On peut même dire que tant qu’il n’y a pas de conflit, obéir à Dieu implique d’obéir aux autorités humaines. C’est le sens des exhortations de l’apôtre Paul, par exemple, à se soumettre aux autorités établies, à respecter ceux qui exercent une gouvernance et à prier pour eux. Et il faut se rappeler qu’il le fait dans un contexte qui n’est pas vraiment favorable aux chrétiens, sous la domination d’autorités païennes.
C’est lorsqu’il y a un conflit d’allégeance, et seulement dans ce cas, qu’il faut choisir entre l’autorité de Dieu et celle des humains. Et alors, c’est évidemment à Dieu qu’il faut obéir plutôt qu’aux êtres humains.
Vous vous souvenez peut-être de ce débat, il y a quelque temps, pour savoir si la loi de Dieu est au-dessus de la loi de la République ? La question était mal posée. On ne peut pas les mettre sur le même plan. Il ne s’agit pas de les mettre en concurrence. Et la plupart du temps elles s’harmonisent…
Mais on ne peut exclure qu’au nom de notre foi, on doive résister et lutter contre certaines lois. Au nom de leur foi, Dietrich Bonhoeffer a résisté au pouvoir nazi en Allemagne, Martin Luther King s’est battu contre les lois de ségrégation aux USA et pour les droits civiques des afro-américains, Nelson Mandela a lutté contre les lois de l’apartheid en Afrique du Sud…

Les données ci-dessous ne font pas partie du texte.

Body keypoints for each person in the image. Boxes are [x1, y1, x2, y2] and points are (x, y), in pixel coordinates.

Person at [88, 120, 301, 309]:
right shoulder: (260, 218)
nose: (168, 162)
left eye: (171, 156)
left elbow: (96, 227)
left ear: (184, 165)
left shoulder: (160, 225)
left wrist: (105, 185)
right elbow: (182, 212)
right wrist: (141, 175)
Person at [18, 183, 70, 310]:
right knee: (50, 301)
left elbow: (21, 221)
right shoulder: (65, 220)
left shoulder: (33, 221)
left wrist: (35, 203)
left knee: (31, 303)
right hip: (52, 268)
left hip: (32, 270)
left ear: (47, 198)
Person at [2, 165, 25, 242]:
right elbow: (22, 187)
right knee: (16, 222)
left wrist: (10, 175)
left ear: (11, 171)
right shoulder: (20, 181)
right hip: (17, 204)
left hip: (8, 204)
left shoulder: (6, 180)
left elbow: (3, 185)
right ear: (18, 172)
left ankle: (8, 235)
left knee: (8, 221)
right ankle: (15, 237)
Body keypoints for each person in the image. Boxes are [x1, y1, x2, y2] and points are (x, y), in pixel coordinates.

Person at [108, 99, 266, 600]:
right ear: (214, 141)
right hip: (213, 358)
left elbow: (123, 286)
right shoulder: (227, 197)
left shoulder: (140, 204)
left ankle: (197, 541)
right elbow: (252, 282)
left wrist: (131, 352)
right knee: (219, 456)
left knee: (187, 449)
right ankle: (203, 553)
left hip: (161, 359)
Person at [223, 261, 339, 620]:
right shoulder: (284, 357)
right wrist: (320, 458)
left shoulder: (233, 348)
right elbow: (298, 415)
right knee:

On ne sait pas ce que l’avenir nous réserve en France. Sans être oiseau de mauvais augure, il y a quand même quelques signes inquiétants, avec les populismes qui gagnent du terrain, et les discours de rejet et de haine qui se multiplient. Qui sait ? Un jour peut-être faudra-t-il obéir à Dieu plutôt qu’aux êtres humains…

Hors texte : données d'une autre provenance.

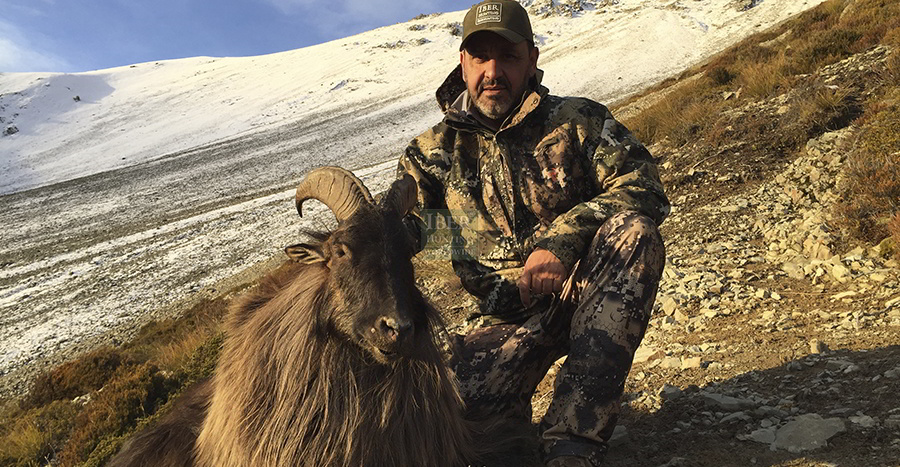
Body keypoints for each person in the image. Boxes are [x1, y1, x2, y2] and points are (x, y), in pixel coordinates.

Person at [396, 1, 669, 465]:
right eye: (480, 57)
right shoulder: (430, 154)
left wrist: (559, 242)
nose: (493, 71)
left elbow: (643, 186)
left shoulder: (578, 121)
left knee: (633, 233)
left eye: (508, 56)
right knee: (454, 421)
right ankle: (511, 413)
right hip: (504, 316)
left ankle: (573, 441)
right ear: (462, 64)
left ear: (532, 59)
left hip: (585, 286)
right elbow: (414, 232)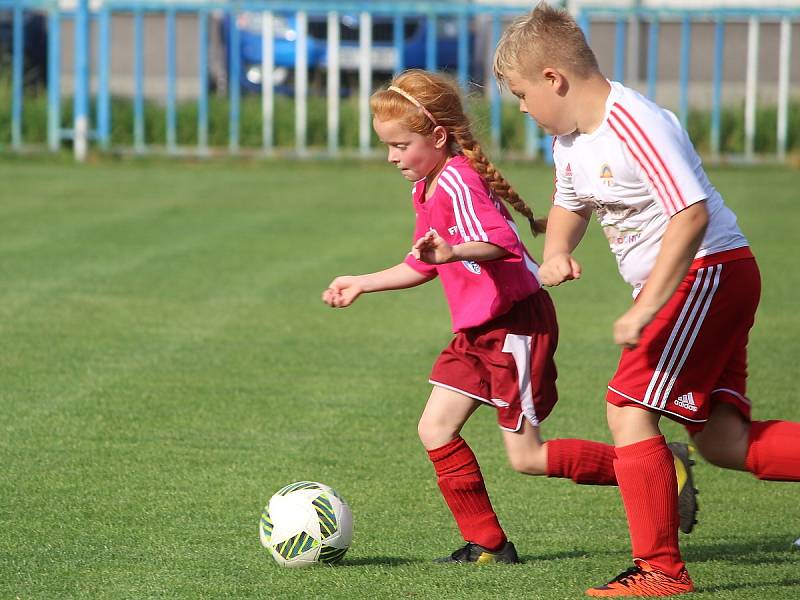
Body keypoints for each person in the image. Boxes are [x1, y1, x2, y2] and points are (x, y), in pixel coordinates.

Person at [321, 69, 696, 564]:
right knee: (434, 429)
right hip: (479, 332)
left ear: (437, 137)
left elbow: (498, 243)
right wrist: (363, 282)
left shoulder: (458, 180)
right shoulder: (429, 184)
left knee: (528, 457)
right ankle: (489, 545)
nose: (392, 157)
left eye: (400, 145)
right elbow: (421, 263)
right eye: (387, 146)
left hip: (515, 325)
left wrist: (453, 251)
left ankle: (663, 470)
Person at [493, 4, 800, 596]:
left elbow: (691, 215)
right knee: (723, 441)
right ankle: (660, 565)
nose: (523, 109)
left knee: (627, 408)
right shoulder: (570, 141)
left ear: (554, 78)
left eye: (522, 94)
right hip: (705, 281)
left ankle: (660, 570)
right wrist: (556, 250)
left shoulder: (634, 120)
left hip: (706, 272)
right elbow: (570, 203)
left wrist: (645, 305)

Notez encore que ce principe s’applique bien dans notre rapport aux autorités politiques. Mais son application peut être plus large. Il est pertinent partout où il y a une autorité qui s’exerce. Dans une entreprise, dans une structure associative, parfois dans une famille. Dans toutes ces structures d’autorité, il faut obéir à Dieu plutôt qu’aux êtres humains. Lorsque les êtres humains faillissent ou abusent de leur pouvoir.
Et c’est vrai dans l’Eglise aussi, évidemment ! Si votre pasteur ou un responsable de l’Eglise dit n’importe quoi, ou se comporte de façon problématique, vous n’avez pas à obéir simplement parce qu’il est un pasteur. Il faut obéir à Dieu plutôt qu’aux êtres humains, même s’ils sont pasteurs !
Conclusion
Il faut obéir à Dieu plutôt qu’aux êtres humains. Ce principe énoncé par les apôtres face aux autorités juives de leur époque qui voulaient les forcer à renoncer à la mission qu’ils avaient reçues de Jésus-Christ lui-même est un principe universel, qui demeure valable aujourd’hui.

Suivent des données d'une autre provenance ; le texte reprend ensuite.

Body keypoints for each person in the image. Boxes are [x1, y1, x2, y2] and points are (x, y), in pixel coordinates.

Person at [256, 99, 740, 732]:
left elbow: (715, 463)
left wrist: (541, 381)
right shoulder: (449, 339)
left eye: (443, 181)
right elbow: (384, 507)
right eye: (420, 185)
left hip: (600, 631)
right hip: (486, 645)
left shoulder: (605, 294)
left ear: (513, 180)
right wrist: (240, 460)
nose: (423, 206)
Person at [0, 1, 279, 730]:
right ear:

Il nous dit deux choses au moins. Tout d’abord qu’il faut obéir à Dieu. Cette obéissance fait partie de la vie chrétienne, elle est une dimension de la foi. Quelles que soient les circonstances de notre vie, favorable ou non. Ensuite que s’il y a un conflit d’obéissance, c’est toujours Dieu qui prime : c’est à lui seul que nous devons une obéissance totale.
L’obéissance que nous devons aux êtres humains qui exercent une autorité est légitime, tant qu’elle n’entre pas en conflit avec notre obéissance à Dieu. La bonne nouvelle, c’est que le Seigneur est souverain et qu’il règne au-dessus de tous les souverains de la terre, quels qu’ils soient.
C’est en lui que nous plaçons notre confiance et notre espérance.